Mergers such as NTT's plans to acquire Dimension Data (DiData) for $3.2 billion always create an interesting split in opinion, not around the proposed future value but around how the combined organizations will fare as a single entity.
The parties claim the merger will enable them to “offer new IT services worldwide in the age of cloud computing,” combining NTT’s network and hosting capacity with DiData SI capabilities, but will the combined entity be able to create an integrated set of global services offerings to take advantage of this trend?
Given DiData’s substantial footprint and rates of growth, this merger does certainly provide NTT with access to some previously relatively untapped and expanding geographies ($1 billion in revenues in each of Africa, Europe, and ANZ), as well as greatly expanding its network integration, IT, and managed services capabilities. However, the combined entity will still be no more than a buzz within the North American market.
To date, NTT has been noticeably quiet in the global services space and one of the few large, global telcos not to have such a pronounced, global strategy. Then again, maybe it has just watched as its peers have more often than not stumbled in this arena and has waited to pick up the “cheaper” pieces.
What’s in it for DiData? Access to NTT’s extensive hosting capacity, a strong balance sheet to invest in its “cloud” vision, and an end-to-end stack to bring to market. Interestingly, DiData was making progress in transforming itself from a purely Cisco-centric network integrator to a more mainstream, multi-vendor systems integrator. Clarity around the future of this program will be a top priority.
But there are historic warning signs that must be heeded in such a cross-cultural, cross-industry marriage, with the respective HQs so widely separated by miles, time zones, and cultures. Such trysts have not had the greatest success in terms of globalizing, integrating, and delivering a common vision: Fujitsu’s acquisitions (e.g. ICL & Amdahl) and NTT’s Verio acquisition highlight the difficulties in creating such an integrated entity.
And with a history of less than successful telco acquisitions of services organizations (Telstra/Kaz, KPN/Getronics), it does raise the question of whether the cultures of “big pipes/product/incumbent sales” can combine with a “consultative/dynamic/solution approach” to create the craved-for market success.
Unless the respective management teams align at the top, the resulting merged company could well be governed by the “slowest” common denominator of decision-making and drive minimal innovation beyond competitive reactions. The resulting culture clash may also be the major hurdle that can hinder any significant synergistic benefits.
A lot of competitors and partners will be watching this one eagerly
Is NTT buying into these “closer to the client, on-premise” capabilities to create an end-to-end capability or is this to gain access to DiData’s top-tier Cisco integrator relationship and thus enhance its procurement leverage (and volumes) in CPE-related deals?

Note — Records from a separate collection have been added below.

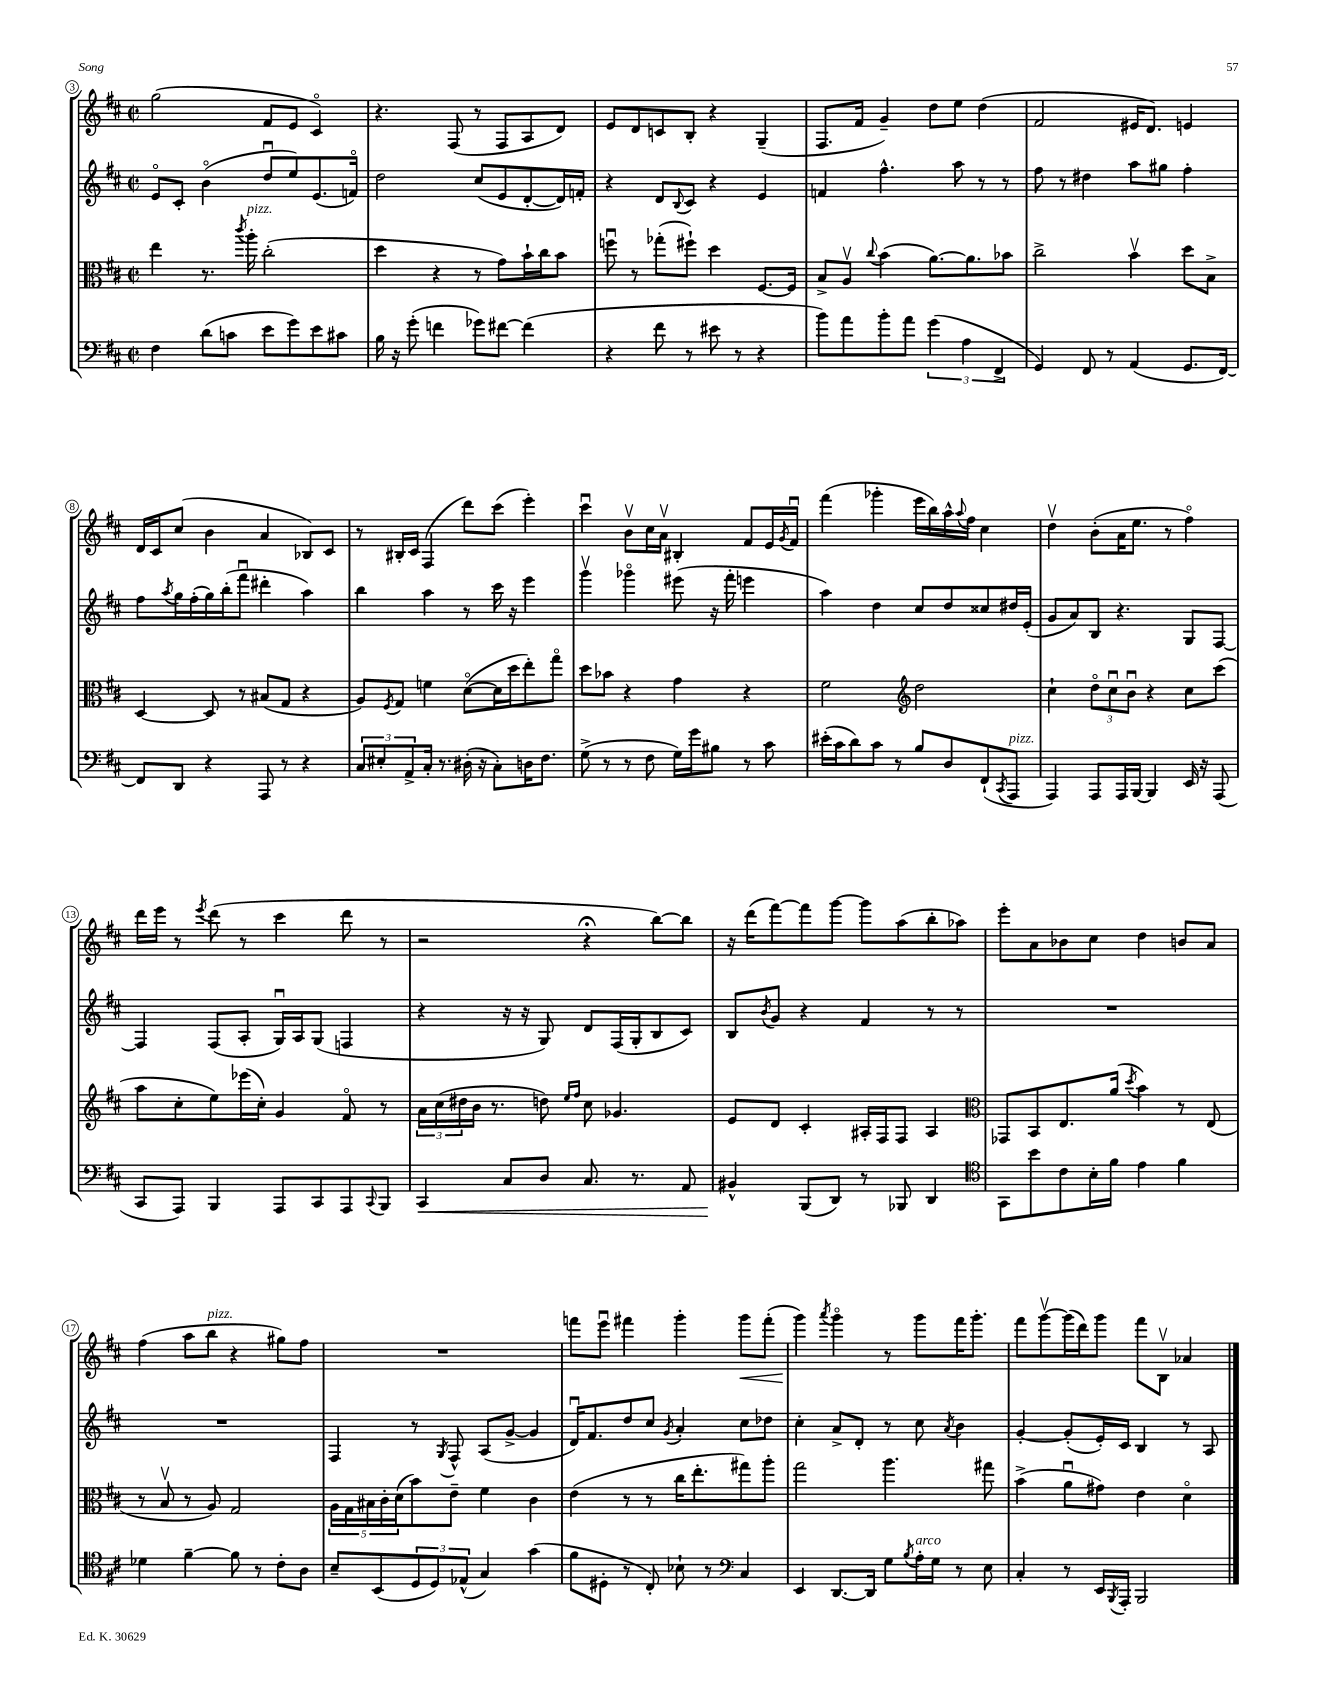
<<
\new StaffGroup <<
\new Staff = "s0" {
    \clef treble \key d \major \defaultTimeSignature \time 2/2
    g''2( fis'8 e'8 cis'4\flageolet) |
    r4. fis8( r8 fis8 a8 d'8) |
    e'8 d'8 c'8 b8-. r4 g4--( |
    fis8. fis'16 g'4--) d''8 e''8 d''4( |
    fis'2 eis'16 d'8.) e'4 |
    d'16 cis'16 cis''8( b'4 a'4 bes8) cis'8 |
    r8 bis16-. cis'16 fis4( d'''8) cis'''8( e'''4-.) |
    cis'''4\downbow b'8\upbow cis''16 a'16\upbow bis4-. fis'8 e'16 \acciaccatura { g'8 } fis'16\downbow |
    fis'''4( ges'''4-. e'''16 b''16) a''16-^ \appoggiatura { a''8 } fis''16 cis''4 |
    d''4\upbow b'8-.( a'16 e''8. r8 fis''4\flageolet) |
    d'''16 e'''16 r8 \acciaccatura { e'''8 } d'''8( r8 cis'''4 d'''8 r8 |
    r2 r4\fermata b''8~) b''8 |
    r16 d'''16( fis'''8~) fis'''8 g'''8~ g'''8 a''8( b''8-. aes''8) |
    e'''8-. a'8 bes'8 cis''8 d''4 b'8 a'8 |
    fis''4( a''8 b''8^\markup { \italic "pizz." } r4 gis''8) fis''8 |
    R1 |
    f'''8 e'''8\downbow fis'''4 g'''4-. g'''8\< fis'''8-.( |
    g'''4\!) \acciaccatura { a'''8 } g'''4\flageolet r8 g'''8 fis'''16 g'''8.-. |
    fis'''8 g'''8~\upbow g'''16( d'''16) g'''8 fis'''8 b8\upbow aes'4 \bar "|." |
}
\new Staff = "s1" {
    \clef treble \key d \major \defaultTimeSignature \time 2/2
    e'8\flageolet cis'8-. b'4\flageolet( d''8\downbow e''8) e'8.( f'16\flageolet) |
    d''2 cis''8( e'8 d'8~-. d'16) f'16-. |
    r4 d'8 \appoggiatura { b8 } cis'8 r4 e'4 |
    f'4 fis''4.-^ a''8 r8 r8 |
    fis''8 r8 dis''4 a''8 gis''8 fis''4-. |
    fis''8 \acciaccatura { a''8 } g''16 fis''16-.( g''16) b''16-.( fis'''8\downbow dis'''4-. a''4) |
    b''4 a''4 r8 cis'''16 r16 e'''4 |
    g'''4\upbow ges'''4\flageolet eis'''8( r16 fis'''16-. e'''4 |
    a''4) d''4 cis''8 d''8 cisis''8 dis''16 e'16-.( |
    g'8 a'8) b8 r4. g8 fis8~ |
    fis4 fis8( a8-. g16\downbow) a16 g8( f4 |
    r4 r16 r16 g8) d'8 fis16( g16-. b8 cis'8) |
    b8 \acciaccatura { b'8 } g'8 r4 fis'4 r8 r8 |
    R1 |
    R1 |
    fis4 r8 \acciaccatura { g8 } fis8-^ a8( g'8~-> g'4 |
    d'16\downbow) fis'8. d''8 cis''8 \acciaccatura { g'8 } a'4-. cis''8 des''8 |
    cis''4-. a'8-> d'8-. r8 cis''8 \acciaccatura { a'8 } b'4 |
    g'4~-. g'8-.( e'16-.) cis'16 b4 r8 a8 \bar "|." |
}
\new Staff = "s2" {
    \clef alto \key d \major \defaultTimeSignature \time 2/2
    e''4 r8. \acciaccatura { cis'''8 } a''16-.^\markup { \italic "pizz." } cis''2-.( |
    d''4 r4 r8 g'8) b'16-! cis''16 b'8 |
    f''8\downbow r8 ges''8-.( fis''8-!) d''4 fis8.~ fis16 |
    b8-> a8\upbow \appoggiatura { cis''8 } b'4( a'8.~) a'8. bes'8 |
    cis''2-> b'4\upbow d''8 b8-> |
    d4~ d8 r8 bis8( g8 r4 |
    a8) \acciaccatura { fis8 } g8 f'4 d'8~\flageolet( d'16 d''16 e''8-.) g''8\flageolet |
    d''8 bes'8 r4 g'4 r4 |
    fis'2 \clef treble d''2 |
    cis''4-! \tuplet 3/2 { d''8\flageolet cis''8\downbow b'8\downbow } r4 cis''8 cis'''8( |
    a''8 cis''8-. e''8) ees'''16( cis''16-.) g'4 fis'8\flageolet r8 |
    \tuplet 3/2 { a'16 cis''16( dis''16 } b'16 r8. d''8) \grace { e''16 fis''16 } cis''8 ges'4. |
    e'8 d'8 cis'4-. ais16-. fis16 fis8 ais4 |
    \clef alto ges,8 b,8 e8. a'16( \acciaccatura { d''8 } b'4) r8 e8( |
    r8 b8\upbow r8 a8) g2 |
    \tuplet 5/4 { a16 g16 bis16 cis'16-. d'16( } b'8) e'8-- fis'4 cis'4 |
    e'4( r8 r8 cis''16 e''8.-. gis''8) a''8-. |
    g''2 a''4. gis''8 |
    b'4->( a'8\downbow gis'8) e'4 d'4\flageolet \bar "|." |
}
\new Staff = "s3" {
    \clef bass \key d \major \defaultTimeSignature \time 2/2
    fis4 d'8( c'8 e'8 g'8) e'8 cis'8 |
    b16 r16 g'8-.( f'4 ges'8) fis'8~ fis'4( |
    r4 fis'8 r8 eis'8 r8 r4 |
    b'8) a'8 b'8-. a'8 \tuplet 3/2 { g'4( a4 fis,4-> } |
    g,4) fis,8 r8 a,4( g,8. fis,16~) |
    fis,8 d,8 r4 a,,8 r8 r4 |
    \tuplet 3/2 { cis8 eis8-. a,8-> } cis16-. r8. dis16-.( r16 cis8-.) d16 fis8. |
    g8->( r8 r8 fis8 g16) g'16 bis8 r8 cis'8 |
    eis'16-.( cis'16 d'8) cis'8 r8 b8 d8 fis,8-!( \acciaccatura { cis,8 } a,,8^\markup { \italic "pizz." } |
    a,,4) a,,8 a,,16 b,,16~ b,,4 e,16 r16 a,,8( |
    cis,8 a,,8) b,,4 a,,8 cis,8 a,,8 \appoggiatura { cis,8 } b,,8 |
    cis,4\< cis8 d8 cis8. r8. a,8 |
    bis,4-^\! b,,8( d,8) r8 bes,,8 d,4 |
    \clef tenor g,8 b'8 cis'8 b16-. fis'16 e'4 fis'4 |
    des'4 fis'4~-- fis'8 r8 cis'8-. a8 |
    b8-- b,8( \tuplet 3/2 { d8 d8) ees8-^( } g4) g'4( |
    fis'8 dis8-. r8 cis8-.) bes8-! r8 \clef bass cis4 |
    e,4 d,8.~ d,16 g8 \acciaccatura { b8 } a16-.^\markup { \italic "arco" } g16 r8 e8 |
    cis4-. r8 e,16 \acciaccatura { b,,8 } a,,16-. b,,2 \bar "|." |
}
>>
>>
\layout { \context { \Score currentBarNumber = #3 \override BarNumber.stencil = #(make-stencil-circler 0.1 0.3 ly:text-interface::print) } }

Such a deal has a wide-reaching impact across industries and geographies and ensures a large set of critical eyes will follow the progress closely, so any integration needs to be well planned and executed.
The disparate cultures conundrum will be a substantial barrier (but not insurmountable), and will need to be considered in line with the potential impact on DiData’s ecosystem of relationships with SIs, equipment manufacturers, and other telcos, globally and locally.
NTT is procuring far more than geographic footprint, enhanced capabilities, and a successful and growing business; it is gaining direct access to customers through a more mature and embedded relationship model.